For most municipalities, routine highway and street repair, re-curbing and drainage work are ongoing challenges that require a lot of manpower and several machines, all of which must be financed with tight budgets.
The Jackson Township Highway Division in Stark County, Ohio, is typical. Its 13 full-time employees and limited equipment fleet are responsible for maintaining 202 miles of paved roads, in addition to clearing drainage ditches, repairing curbs, mowing and much more.
Purpose-designed for governments, Gradall’s Discovery Series crossover excavators proved to be a suitable equipment option for the township. With a telescoping, tilting boom and upper structure mounted on a Freightliner truck chassis, the Discovery model is an affordable replacement for the G3WD Gradall excavator that had served the township for many years. The Discovery can use a variety of attachments to handle jobs such as ditching, grading and landscaping; curb, gutter and sidewalk repairs; and culvert replacement.
When jetters were unable to open up a clogged metal drainage pipe under a residential driveway, operator Tom Shonk used the Discovery model’s tilting boom and ditching bucket to excavate and remove the pipe, then clean up the ditch.
The boom then was used to position three sections of new plastic pipe in the ditch, where one end was attached to an existing drainpipe. Next, the Gradall excavated a place to install a new catch basin and lowered it into position at the other end of the pipe.

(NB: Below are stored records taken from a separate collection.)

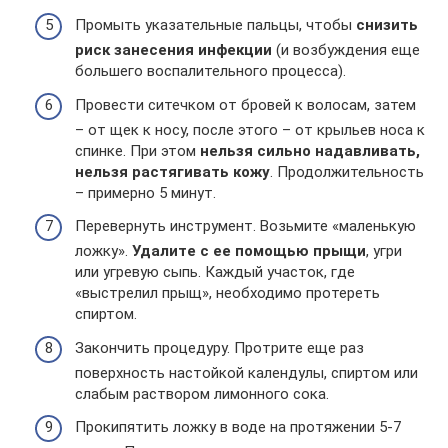
Промыть указательные пальцы, чтобы
снизить
риск занесения инфекции
(и возбуждения еще
большего воспалительного процесса).
Провести ситечком от бровей к волосам, затем
– от щек к носу, после этого – от крыльев носа к
спинке. При этом
нельзя сильно надавливать,
нельзя растягивать кожу
. Продолжительность
– примерно 5 минут.
Перевернуть инструмент. Возьмите «маленькую
ложку».
Удалите с ее помощью прыщи
, угри
или угревую сыпь. Каждый участок, где
«выстрелил прыщ», необходимо протереть
спиртом.
Закончить процедуру. Протрите еще раз
поверхность настойкой календулы, спиртом или
слабым раствором лимонного сока.
Прокипятить ложку в воде на протяжении 5-7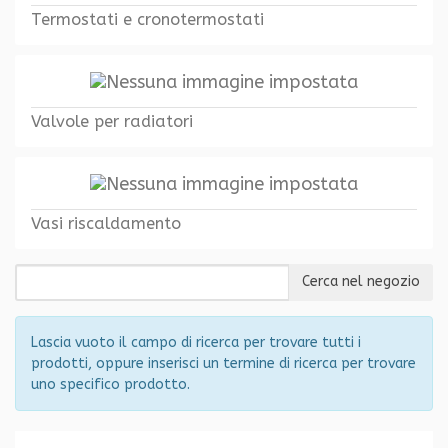
Termostati e cronotermostati
Valvole per radiatori
Vasi riscaldamento
Lascia vuoto il campo di ricerca per trovare tutti i
prodotti, oppure inserisci un termine di ricerca per trovare
uno specifico prodotto.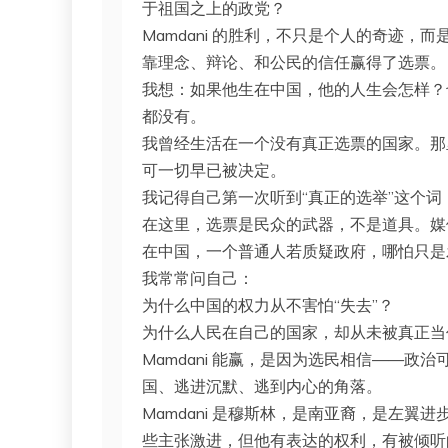
于祖国之上的政党？
Mamdani 的胜利，不只是个人的奇迹
靠理念、辩论、和公民的信任赢得了选票。
我想：如果他生在中国，他的人生会怎样？
都没有。
我曾经生活在一个没有真正选票的国家。那
可一切早已被决定。
我记得自己第一次听到“真正的选举”这个
在这里，选票是民众的武器，不是道具。媒
在中国，一个普通人若质疑政府，哪怕只是
我常常问自己：
为什么中国的权力从不害怕“失去”？
为什么人民在自己的国家，却从未被真正当作
Mamdani 能赢，是因为选民相信——
国、逃进沉默、逃到内心的角落。
Mamdani 是穆斯林，是南亚裔，是左翼进
些主张激进，但他有表达的权利，有被倾听的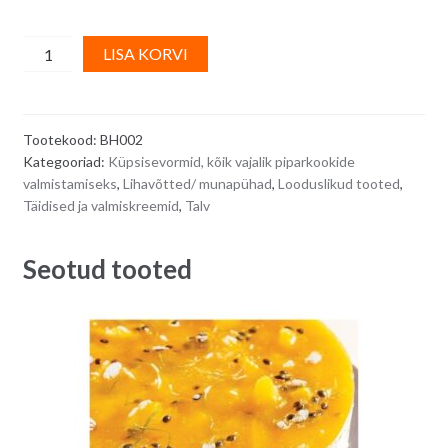
Apelsinikoorepasta
A
LISA KORVI
-
l
250
t
g
e
Tootekood:
BH002
quantity
r
Kategooriad:
Küpsisevormid, kõik vajalik piparkookide
n
valmistamiseks
,
Lihavõtted/ munapühad
,
Looduslikud tooted
,
a
Täidised ja valmiskreemid
,
Talv
t
i
Seotud tooted
v
e
: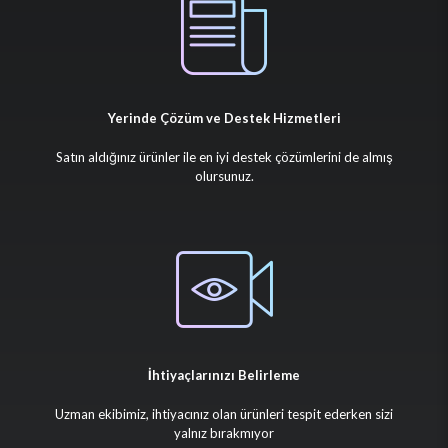
Yerinde Çözüm ve Destek Hizmetleri
Satın aldığınız ürünler ile en iyi destek çözümlerini de almış
olursunuz.
İhtiyaçlarınızı Belirleme
Uzman ekibimiz, ihtiyacınız olan ürünleri tespit ederken sizi
yalnız bırakmıyor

The tilting boom movements spread fine aggregate around the new pipe, creating an even surface that was topped with course aggregate—the finished surface for the residential driveway. The entire project was completed in just a few hours.
“We use the Gradall all the time for road repair, asphalt work, demolition with the fire department, tree stump removal and moving salt in the storage building over the winter,” said Shonk, who has 19 years’ experience operating Gradall excavators.
“We put the Gradall out to work almost every day,” said Victor Volpe, assistant public works director for the township. He noted that the Freightliner undercarriage can be driven at speeds up to 55 mph, eliminating the need for a lowboy trailer and truck—a requirement for conventional excavators and backhoes.
“With this one machine, one operator can do many different jobs at many different locations thanks to the tilting boom and ease of travel,” Volpe said.